Instructions to follow »
Your task is to output the listing exactly, leaving every image out.

Exercise data »

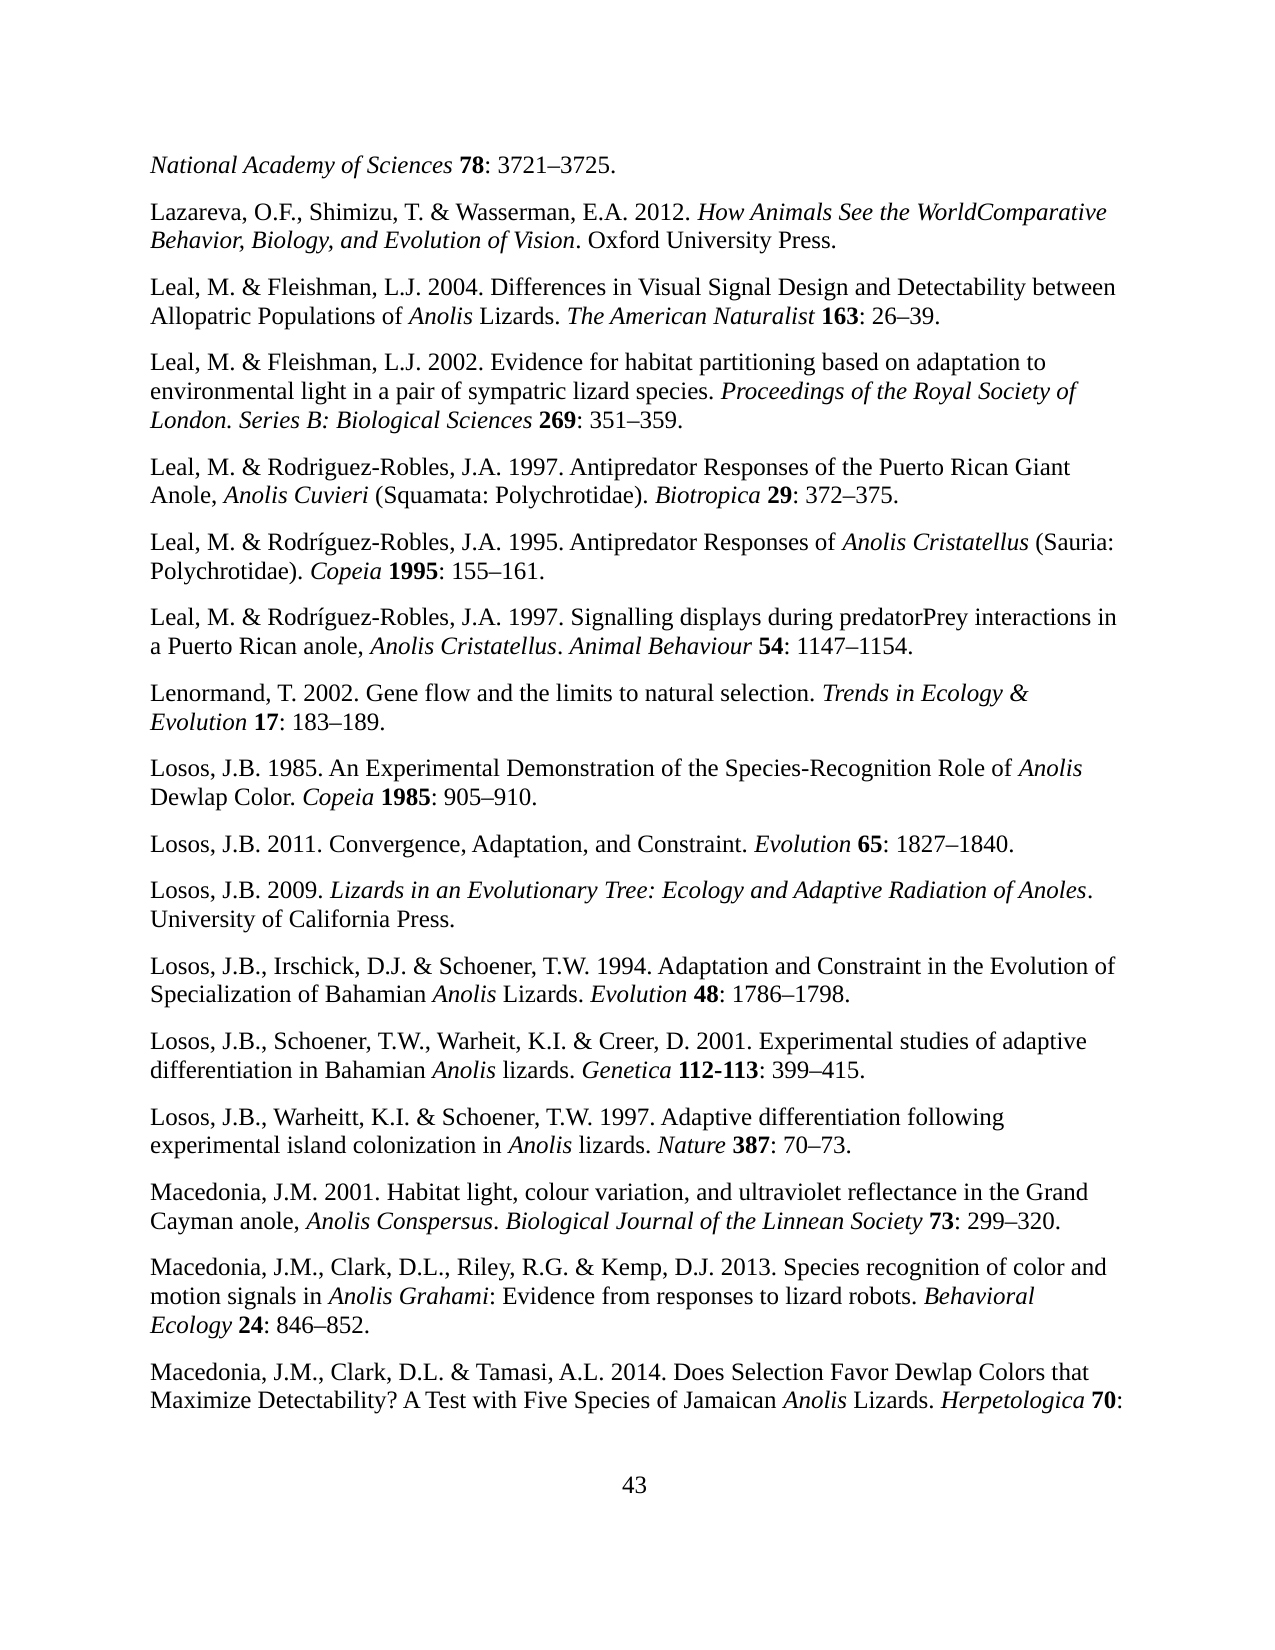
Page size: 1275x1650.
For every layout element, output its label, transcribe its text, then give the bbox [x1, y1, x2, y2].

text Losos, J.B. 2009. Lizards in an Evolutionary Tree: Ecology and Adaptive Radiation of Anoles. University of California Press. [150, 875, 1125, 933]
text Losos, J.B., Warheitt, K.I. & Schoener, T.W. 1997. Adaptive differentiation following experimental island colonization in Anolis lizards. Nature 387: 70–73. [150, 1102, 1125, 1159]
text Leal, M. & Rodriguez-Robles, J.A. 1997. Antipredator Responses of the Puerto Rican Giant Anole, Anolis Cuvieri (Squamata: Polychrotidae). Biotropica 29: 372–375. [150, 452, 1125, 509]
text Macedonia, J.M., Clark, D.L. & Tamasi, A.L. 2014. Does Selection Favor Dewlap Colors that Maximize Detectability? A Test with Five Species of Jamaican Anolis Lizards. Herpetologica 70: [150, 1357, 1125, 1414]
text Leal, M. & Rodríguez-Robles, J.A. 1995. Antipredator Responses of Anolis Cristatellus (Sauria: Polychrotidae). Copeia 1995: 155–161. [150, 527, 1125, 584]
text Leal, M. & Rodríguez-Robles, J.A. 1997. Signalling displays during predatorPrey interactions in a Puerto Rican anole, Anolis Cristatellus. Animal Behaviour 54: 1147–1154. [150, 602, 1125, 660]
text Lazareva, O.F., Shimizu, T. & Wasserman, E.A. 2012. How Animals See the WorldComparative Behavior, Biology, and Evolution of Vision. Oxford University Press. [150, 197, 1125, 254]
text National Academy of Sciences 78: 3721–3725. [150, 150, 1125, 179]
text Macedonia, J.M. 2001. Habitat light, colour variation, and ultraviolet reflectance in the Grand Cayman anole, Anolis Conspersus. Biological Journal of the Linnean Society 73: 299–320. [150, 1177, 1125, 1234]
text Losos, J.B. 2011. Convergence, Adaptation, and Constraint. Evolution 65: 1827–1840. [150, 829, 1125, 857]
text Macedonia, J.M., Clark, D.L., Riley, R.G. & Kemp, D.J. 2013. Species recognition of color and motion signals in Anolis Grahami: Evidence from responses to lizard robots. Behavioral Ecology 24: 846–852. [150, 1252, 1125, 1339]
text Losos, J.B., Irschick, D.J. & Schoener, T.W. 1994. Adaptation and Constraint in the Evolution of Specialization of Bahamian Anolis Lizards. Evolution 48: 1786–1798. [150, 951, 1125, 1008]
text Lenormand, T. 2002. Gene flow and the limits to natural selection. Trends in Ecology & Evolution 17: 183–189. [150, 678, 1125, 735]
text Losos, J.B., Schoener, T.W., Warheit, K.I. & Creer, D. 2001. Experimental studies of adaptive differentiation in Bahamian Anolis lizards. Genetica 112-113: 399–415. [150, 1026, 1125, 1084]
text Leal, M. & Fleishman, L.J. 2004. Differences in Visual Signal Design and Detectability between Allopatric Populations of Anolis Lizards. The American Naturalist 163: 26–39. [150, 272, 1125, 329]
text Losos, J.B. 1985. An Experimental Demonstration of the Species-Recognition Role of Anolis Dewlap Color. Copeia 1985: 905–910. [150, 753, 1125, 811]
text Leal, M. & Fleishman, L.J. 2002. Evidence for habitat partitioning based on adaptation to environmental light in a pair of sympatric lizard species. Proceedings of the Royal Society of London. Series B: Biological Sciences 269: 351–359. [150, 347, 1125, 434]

Written solution »
Page size: 1275x1650.
For every layout element, output its label, transcribe its text, then give the bbox [x1, y1, x2, y2].

text Losos, J.B. 2009. Lizards in an Evolutionary Tree: Ecology and Adaptive Radiation of Anoles. University of California Press. [150, 875, 1125, 933]
text Losos, J.B., Warheitt, K.I. & Schoener, T.W. 1997. Adaptive differentiation following experimental island colonization in Anolis lizards. Nature 387: 70–73. [150, 1102, 1125, 1159]
text Leal, M. & Rodriguez-Robles, J.A. 1997. Antipredator Responses of the Puerto Rican Giant Anole, Anolis Cuvieri (Squamata: Polychrotidae). Biotropica 29: 372–375. [150, 452, 1125, 509]
text Macedonia, J.M., Clark, D.L. & Tamasi, A.L. 2014. Does Selection Favor Dewlap Colors that Maximize Detectability? A Test with Five Species of Jamaican Anolis Lizards. Herpetologica 70: [150, 1357, 1125, 1414]
text Leal, M. & Rodríguez-Robles, J.A. 1995. Antipredator Responses of Anolis Cristatellus (Sauria: Polychrotidae). Copeia 1995: 155–161. [150, 527, 1125, 584]
text Leal, M. & Rodríguez-Robles, J.A. 1997. Signalling displays during predatorPrey interactions in a Puerto Rican anole, Anolis Cristatellus. Animal Behaviour 54: 1147–1154. [150, 602, 1125, 660]
text Lazareva, O.F., Shimizu, T. & Wasserman, E.A. 2012. How Animals See the WorldComparative Behavior, Biology, and Evolution of Vision. Oxford University Press. [150, 197, 1125, 254]
text National Academy of Sciences 78: 3721–3725. [150, 150, 1125, 179]
text Macedonia, J.M. 2001. Habitat light, colour variation, and ultraviolet reflectance in the Grand Cayman anole, Anolis Conspersus. Biological Journal of the Linnean Society 73: 299–320. [150, 1177, 1125, 1234]
text Losos, J.B. 2011. Convergence, Adaptation, and Constraint. Evolution 65: 1827–1840. [150, 829, 1125, 857]
text Macedonia, J.M., Clark, D.L., Riley, R.G. & Kemp, D.J. 2013. Species recognition of color and motion signals in Anolis Grahami: Evidence from responses to lizard robots. Behavioral Ecology 24: 846–852. [150, 1252, 1125, 1339]
text Losos, J.B., Irschick, D.J. & Schoener, T.W. 1994. Adaptation and Constraint in the Evolution of Specialization of Bahamian Anolis Lizards. Evolution 48: 1786–1798. [150, 951, 1125, 1008]
text Lenormand, T. 2002. Gene flow and the limits to natural selection. Trends in Ecology & Evolution 17: 183–189. [150, 678, 1125, 735]
text Losos, J.B., Schoener, T.W., Warheit, K.I. & Creer, D. 2001. Experimental studies of adaptive differentiation in Bahamian Anolis lizards. Genetica 112-113: 399–415. [150, 1026, 1125, 1084]
text Leal, M. & Fleishman, L.J. 2004. Differences in Visual Signal Design and Detectability between Allopatric Populations of Anolis Lizards. The American Naturalist 163: 26–39. [150, 272, 1125, 329]
text Losos, J.B. 1985. An Experimental Demonstration of the Species-Recognition Role of Anolis Dewlap Color. Copeia 1985: 905–910. [150, 753, 1125, 811]
text Leal, M. & Fleishman, L.J. 2002. Evidence for habitat partitioning based on adaptation to environmental light in a pair of sympatric lizard species. Proceedings of the Royal Society of London. Series B: Biological Sciences 269: 351–359. [150, 347, 1125, 434]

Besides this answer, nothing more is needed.